__Dataset entries__.
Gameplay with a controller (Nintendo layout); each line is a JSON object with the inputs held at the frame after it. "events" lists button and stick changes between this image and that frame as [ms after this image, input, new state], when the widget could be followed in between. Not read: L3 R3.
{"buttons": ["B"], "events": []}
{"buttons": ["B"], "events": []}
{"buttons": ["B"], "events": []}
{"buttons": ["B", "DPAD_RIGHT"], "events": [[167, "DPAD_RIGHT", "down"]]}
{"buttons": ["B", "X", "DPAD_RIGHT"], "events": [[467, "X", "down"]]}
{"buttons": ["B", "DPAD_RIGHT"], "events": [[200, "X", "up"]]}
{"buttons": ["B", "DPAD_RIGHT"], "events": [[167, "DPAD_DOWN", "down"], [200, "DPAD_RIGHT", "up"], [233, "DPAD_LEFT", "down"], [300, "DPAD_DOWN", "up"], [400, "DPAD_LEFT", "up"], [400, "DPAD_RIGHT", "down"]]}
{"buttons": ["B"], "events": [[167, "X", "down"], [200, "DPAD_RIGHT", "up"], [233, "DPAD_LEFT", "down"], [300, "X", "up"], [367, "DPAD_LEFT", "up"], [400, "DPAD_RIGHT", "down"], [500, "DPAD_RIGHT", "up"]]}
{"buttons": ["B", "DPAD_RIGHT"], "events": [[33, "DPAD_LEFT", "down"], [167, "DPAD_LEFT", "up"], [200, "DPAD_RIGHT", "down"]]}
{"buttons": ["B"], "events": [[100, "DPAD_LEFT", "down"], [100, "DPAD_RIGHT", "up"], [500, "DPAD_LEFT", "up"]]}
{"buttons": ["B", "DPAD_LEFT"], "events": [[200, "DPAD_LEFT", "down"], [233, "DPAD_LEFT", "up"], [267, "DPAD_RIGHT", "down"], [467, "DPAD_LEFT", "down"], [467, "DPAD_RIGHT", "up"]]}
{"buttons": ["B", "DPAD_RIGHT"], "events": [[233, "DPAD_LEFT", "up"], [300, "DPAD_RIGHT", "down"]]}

__Work to be completed__. Repeat all of the data exactly as given.

__Problem solution__.
Gameplay with a controller (Nintendo layout); each line is a JSON object with the inputs held at the frame after it. "events" lists button and stick changes between this image and that frame as [ms after this image, input, new state], when the widget could be followed in between. Not read: L3 R3.
{"buttons": ["B"], "events": []}
{"buttons": ["B"], "events": []}
{"buttons": ["B"], "events": []}
{"buttons": ["B", "DPAD_RIGHT"], "events": [[167, "DPAD_RIGHT", "down"]]}
{"buttons": ["B", "X", "DPAD_RIGHT"], "events": [[467, "X", "down"]]}
{"buttons": ["B", "DPAD_RIGHT"], "events": [[200, "X", "up"]]}
{"buttons": ["B", "DPAD_RIGHT"], "events": [[167, "DPAD_DOWN", "down"], [200, "DPAD_RIGHT", "up"], [233, "DPAD_LEFT", "down"], [300, "DPAD_DOWN", "up"], [400, "DPAD_LEFT", "up"], [400, "DPAD_RIGHT", "down"]]}
{"buttons": ["B"], "events": [[167, "X", "down"], [200, "DPAD_RIGHT", "up"], [233, "DPAD_LEFT", "down"], [300, "X", "up"], [367, "DPAD_LEFT", "up"], [400, "DPAD_RIGHT", "down"], [500, "DPAD_RIGHT", "up"]]}
{"buttons": ["B", "DPAD_RIGHT"], "events": [[33, "DPAD_LEFT", "down"], [167, "DPAD_LEFT", "up"], [200, "DPAD_RIGHT", "down"]]}
{"buttons": ["B"], "events": [[100, "DPAD_LEFT", "down"], [100, "DPAD_RIGHT", "up"], [500, "DPAD_LEFT", "up"]]}
{"buttons": ["B", "DPAD_LEFT"], "events": [[200, "DPAD_LEFT", "down"], [233, "DPAD_LEFT", "up"], [267, "DPAD_RIGHT", "down"], [467, "DPAD_LEFT", "down"], [467, "DPAD_RIGHT", "up"]]}
{"buttons": ["B", "DPAD_RIGHT"], "events": [[233, "DPAD_LEFT", "up"], [300, "DPAD_RIGHT", "down"]]}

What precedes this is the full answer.